--- EXCERTO SELECIONADO ---
((

CL– Que aspectos pedagógicos distinguem as escolas católicas das demais escolas de Macau? Ou as diferenças estão cada vez mais esbatidas?
A.C. – Parece-me que as escolas católicas, tendo por base os princípios e valores católicos, sempre foram, de uma forma geral, mais abertas e mais acolhedoras, acomodando todo o tipo de alunos. Em Macau esta abertura está enraizada em mais de um século de história e eu acredito que ainda é uma característica relevante. Mas, hoje em dia, a diferença entre escolas católicas e não-católicas, no que diz respeito à forma como abordam a educação inclusiva é menos clara. De uma forma geral, o nível de aceitação da diversidade é maior do que era no passado. As escolas católicas, obviamente, seguem os princípios católicos e um dos valores mais básicos é a inclusão propriamente dita: incluir todos os alunos numa mesma comunidade, porque todas as crianças merecem a mesma atenção, merecem receber o mesmo cuidado da parte dos adultos e da parte dos que são responsáveis pela sua educação.
CL– Dizia no início desta conversa que o Centro passou por um processo de reorganização. Quais são, actualmente, as principais prioridades em termos de investigação?
A.C. – Bem, o Centro tem três grandes linhas de investigação. Uma dessas linhas de investigação está direccionada para as mudanças educacionais e para a responsabilidade. Esta abrange três áreas muito distintas, uma das quais é a educação inclusiva. Há uma outra centrada no diálogo cultural, filosófico e religioso. Este aspecto é muito importante para a Universidade de São José, na qualidade de universidade católica. Há ainda uma terceira área – Criança, Família e Estudos Comunitários – que é explorada em colaboração com os nosso colegas na área de Serviço Social. Estes colegas têm um papel mais aprofundado na investigação que é conduzida nesta área. E depois temos uma segunda grande linha de investigação, que é muito importante para nós: o Desenvolvimento Profissional, Liderança e Avaliação. A Universidade de São José desempenha um papel muito importante na preparação de professores. Temos um bacharelato em educação e oferecemos uma pós-graduação em Educação em três línguas, direccionada para o Jardim-de-Infância, para o Ensino Primário e para o Ensino Secundário. Estamos a apoiar e a promover a formação de professores desde 2014. Está área de investigação é, obviamente, muito estimada e é muito importante para nós. É uma das áreas em que somos mais fortes. Diria que a terceira área – a da Criatividade e da Inovação – apesar de ser muito importante, ainda está menos desenvolvida. Está a tornar-se, no entanto, cada vez mais importante, com o aparecimento de um maior interesse no ensino electrónico, no ensino à distância, na literacia digital, na tecnologia, na aprendizagem aplicada e em tudo o mais que está relacionado com a pandemia de Covid-19. No futuro, espero que haja mais pessoas a fazer investigação em domínios como a literacia digital e as novas tecnologias da informação. É uma nova tendência.

))

Responda com base na entrevista:
(a) Em quanto tempo de história está enraizada a abertura das escolas católicas em Macau?
(b) Desde que ano a Universidade de São José apoia e promove a formação de professores?
(c) Qual das três grandes linhas de investigação do Centro ainda está menos desenvolvida?

[Entradas de dados recolhidas]
((

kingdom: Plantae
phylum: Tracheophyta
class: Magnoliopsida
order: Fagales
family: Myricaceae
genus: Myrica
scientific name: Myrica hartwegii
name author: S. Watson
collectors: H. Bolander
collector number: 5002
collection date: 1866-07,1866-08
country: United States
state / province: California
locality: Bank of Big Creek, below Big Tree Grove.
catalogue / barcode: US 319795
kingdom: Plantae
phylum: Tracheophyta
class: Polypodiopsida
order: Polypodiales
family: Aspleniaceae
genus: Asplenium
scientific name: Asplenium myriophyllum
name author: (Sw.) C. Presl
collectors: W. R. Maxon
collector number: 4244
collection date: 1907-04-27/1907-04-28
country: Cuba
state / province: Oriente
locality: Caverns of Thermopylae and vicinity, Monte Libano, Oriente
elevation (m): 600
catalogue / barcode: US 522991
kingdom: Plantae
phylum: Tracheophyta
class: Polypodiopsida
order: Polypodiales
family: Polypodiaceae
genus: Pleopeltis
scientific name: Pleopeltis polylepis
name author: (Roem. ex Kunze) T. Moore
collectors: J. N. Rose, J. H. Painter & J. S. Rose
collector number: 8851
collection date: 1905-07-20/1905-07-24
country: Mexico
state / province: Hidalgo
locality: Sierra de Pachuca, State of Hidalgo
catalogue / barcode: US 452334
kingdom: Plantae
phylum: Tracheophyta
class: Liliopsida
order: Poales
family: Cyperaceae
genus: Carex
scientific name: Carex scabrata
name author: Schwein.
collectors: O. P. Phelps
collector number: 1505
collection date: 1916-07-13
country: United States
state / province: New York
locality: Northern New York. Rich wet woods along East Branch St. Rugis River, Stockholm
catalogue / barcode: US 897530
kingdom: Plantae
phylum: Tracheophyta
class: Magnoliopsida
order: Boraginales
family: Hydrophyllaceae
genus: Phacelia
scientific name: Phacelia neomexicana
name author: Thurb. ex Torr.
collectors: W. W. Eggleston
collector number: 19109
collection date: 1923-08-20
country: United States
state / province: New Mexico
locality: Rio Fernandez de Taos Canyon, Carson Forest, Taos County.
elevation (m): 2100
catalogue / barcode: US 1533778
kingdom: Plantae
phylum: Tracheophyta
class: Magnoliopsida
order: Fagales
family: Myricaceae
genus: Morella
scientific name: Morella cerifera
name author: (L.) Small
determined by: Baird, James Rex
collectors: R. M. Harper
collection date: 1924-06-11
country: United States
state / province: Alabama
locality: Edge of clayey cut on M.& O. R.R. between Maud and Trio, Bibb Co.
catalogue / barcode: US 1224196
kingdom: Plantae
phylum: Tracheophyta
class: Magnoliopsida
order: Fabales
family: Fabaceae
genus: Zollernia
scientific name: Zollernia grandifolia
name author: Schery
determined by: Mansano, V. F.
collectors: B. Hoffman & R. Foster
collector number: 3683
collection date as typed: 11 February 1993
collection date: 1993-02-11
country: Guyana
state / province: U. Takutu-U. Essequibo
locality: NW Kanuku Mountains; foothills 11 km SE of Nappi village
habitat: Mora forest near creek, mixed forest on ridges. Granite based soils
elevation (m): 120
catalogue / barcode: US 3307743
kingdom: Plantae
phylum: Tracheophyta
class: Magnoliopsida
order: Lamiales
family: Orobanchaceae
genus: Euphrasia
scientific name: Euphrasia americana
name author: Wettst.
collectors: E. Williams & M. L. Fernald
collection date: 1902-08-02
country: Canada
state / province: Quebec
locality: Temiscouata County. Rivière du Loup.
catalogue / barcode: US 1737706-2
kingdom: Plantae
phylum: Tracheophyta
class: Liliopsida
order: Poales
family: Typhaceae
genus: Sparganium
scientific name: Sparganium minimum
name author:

))

--- RESPOSTA AO EXERCÍCIO ---
(a) Em mais de um século de história.
(b) Desde 2014.
(c) A da Criatividade e da Inovação.